GumTree is an open-source scientific workbench for performing scientific experiments under a distributed network environment. It provides a multi-platform graphical user interface for instrument data acquisition, online or offline data visualisation and analysis. GumTree is designed to provide a highly Integrated Scientific Experiment Environment (ISEE), allowing interaction between different components within the workbench. Several instrument control server systems including TANGO, EPICS and SICS have been adapted to GumTree. Current developments include acquisition, control and analysis on neutron and synchrotron beamlines.

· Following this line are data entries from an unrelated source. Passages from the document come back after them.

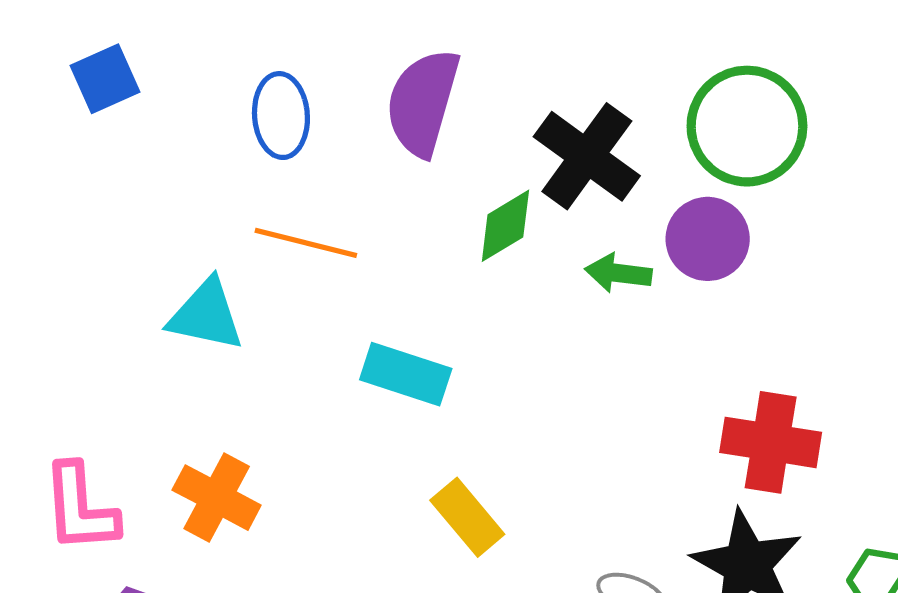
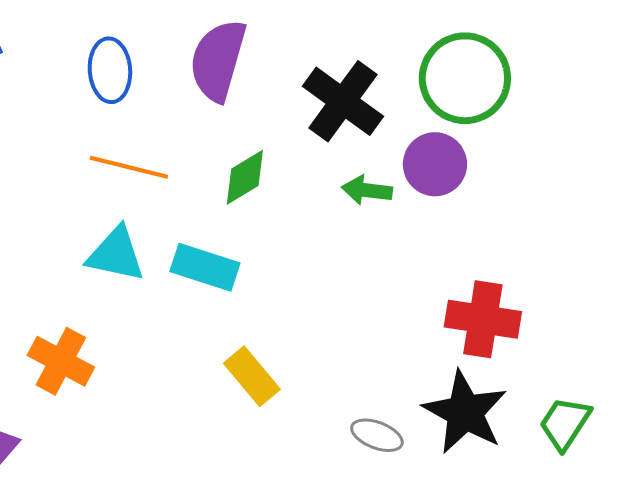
green diamond: (505, 226) -> (245, 177), moved
cyan triangle: (206, 315) -> (116, 254), moved

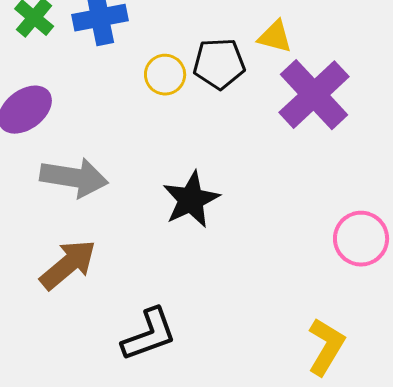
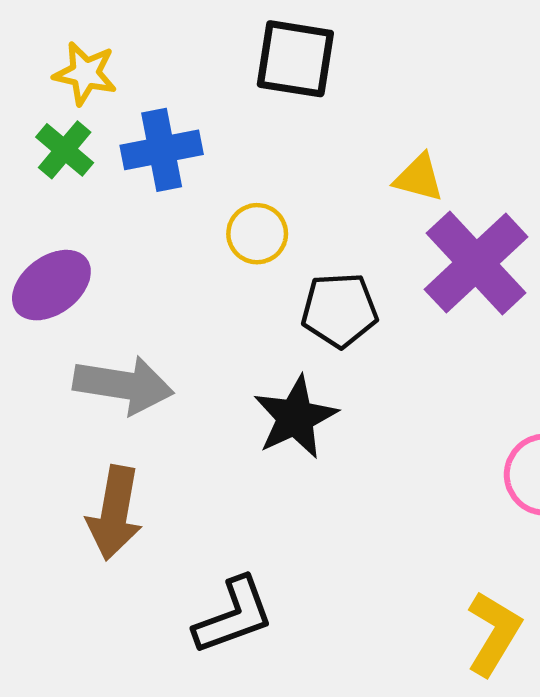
black pentagon: (219, 64) -> (339, 310), moved
brown arrow: (68, 265) -> (115, 513), turned 140

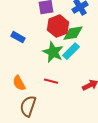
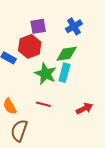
red hexagon: (58, 26) -> (30, 46), moved
cyan rectangle: (71, 51) -> (64, 73), turned -30

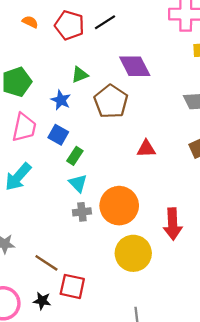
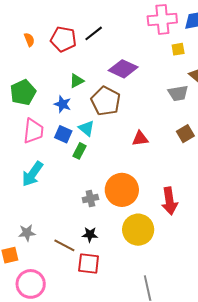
orange semicircle: (30, 22) -> (29, 40), turned 48
purple diamond: (135, 66) -> (123, 69), turned -32
cyan triangle: (78, 183) -> (86, 128), moved
black star: (42, 301) -> (90, 235), moved

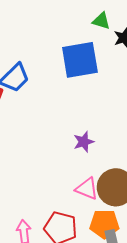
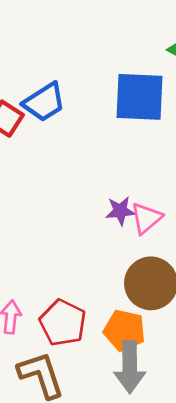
pink triangle: (87, 189) -> (146, 218), moved, turned 45

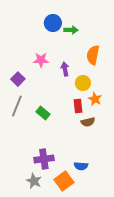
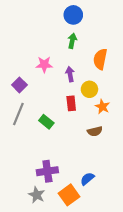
blue circle: (53, 23) -> (73, 15), moved
green arrow: (71, 30) -> (72, 41), moved, turned -80
red rectangle: (78, 106) -> (71, 103), moved
blue semicircle: (81, 166) -> (87, 179), turned 136

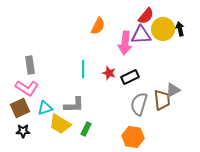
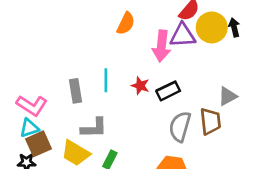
gray rectangle: (30, 65) -> (75, 91), moved
gray triangle: (173, 90) -> (228, 96), moved
brown square: (20, 108) -> (38, 144), moved
cyan triangle: (45, 108) -> (29, 128), moved

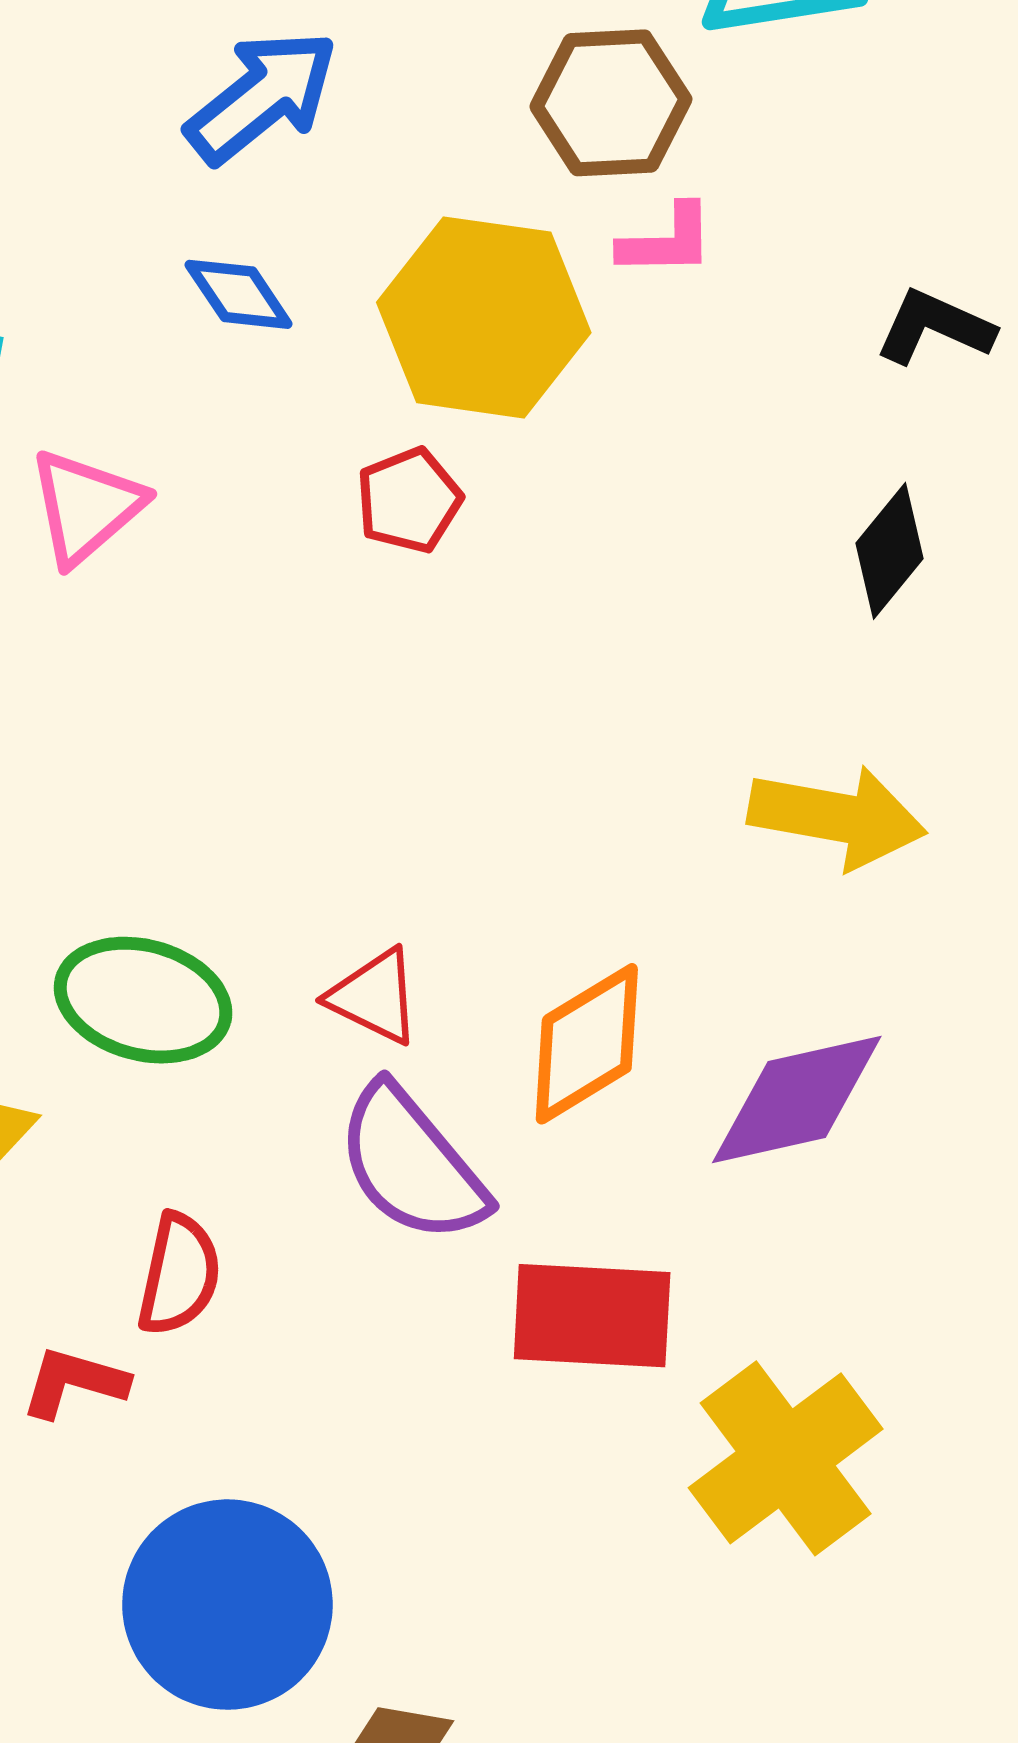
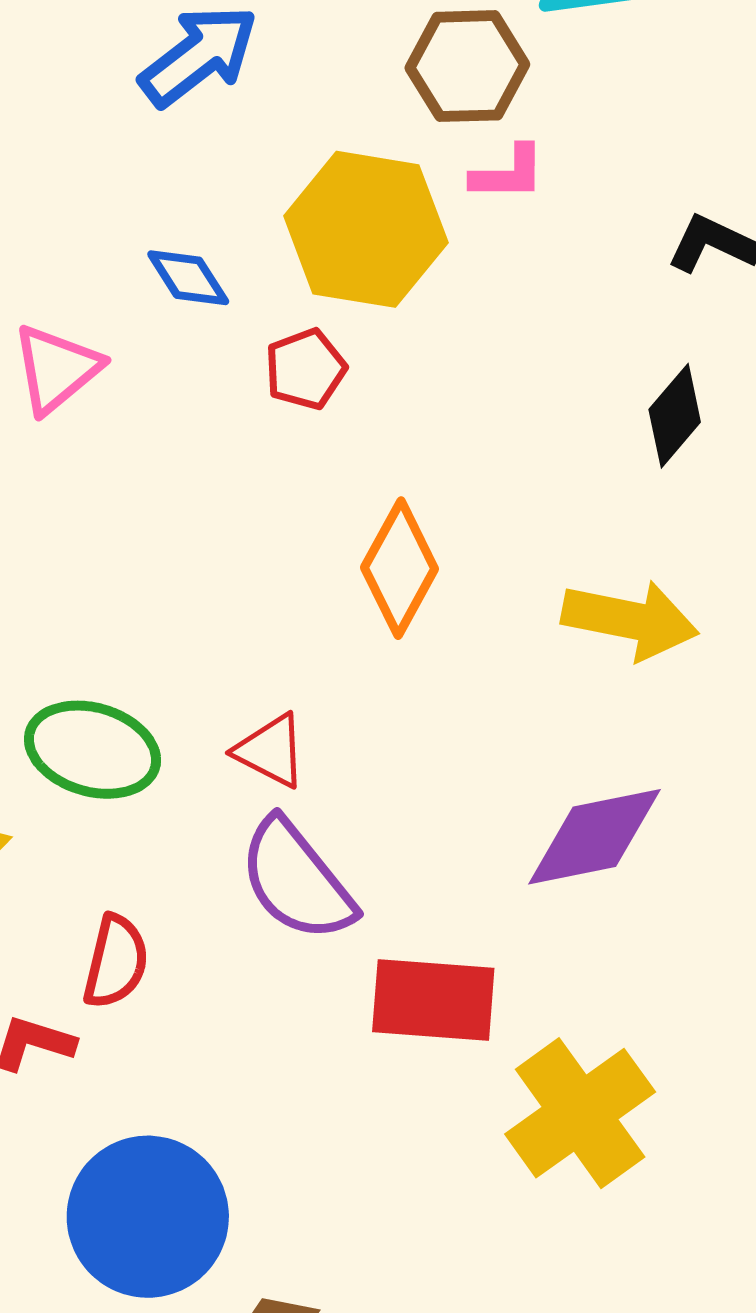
blue diamond: (239, 294) -> (188, 278), moved
orange diamond: (587, 1044) -> (400, 568), moved, turned -31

In the future it will be extended telescope control and other scientific instruments with distributed hardware.

==History==
GumTree was first started as a small graphical user interface project to fulfill the IT requirement for the Neutron Beam Instrument Project (NBIP) at ANSTO. Later in the year, the GumTree project has been approved to go open source for international collaboration.
- 02/2004 GumTree project started
- 08/2004 GumTree was approved to go open source
- 09/2005 GumTree 1.0 milestone 7 released
- 03/2006 GumTree has received the Best Open Source RCP Application from the Eclipse Foundation
- 01/2007 Codehaus has accepted to host the GumTree Project on their website
- 09/2008 GumTree 1.0 released

==Architecture==
GumTree is based on the Eclipse Rich Client Platform (RCP). In order to support scientific operations, GumTree extends RCP with data handling framework and visualisation toolkit as part of the GumTree platform API.

==GumTree Extension==
Adapting GumTree on a particular instrument requires special customisation to fit the scientific workbench to its instrument ecosystem. Customisation of GumTree can be achieved by adding new plug-ins to the existing GumTree application. In a broader sense, the common base of GumTree is a generic platform which provides all the necessary infrastructure to realise the ISEE concept for the scientific instrument. This platform, known as the GumTree Platform, is built and modelled upon an award-winning Java based universal platform called Eclipse. The GumTree Platform consists of an Eclipse Rich Client Platform (RCP) application, and an application framework for handling data exchange, experiment life cycle, device control (via distributed control system e.g. TANGO), application accessibility, data visualisation, and data analysis. All services from the platform can be extended and modified to suit any particular scientific instrument. A developer adds a GumTree workbench (or RCP based GumTree application) which integrates all services provided by the GumTree Platform. The GumTree Platform encourages developers to encapsulate the knowledge of an experiment method or procedure in the workbench.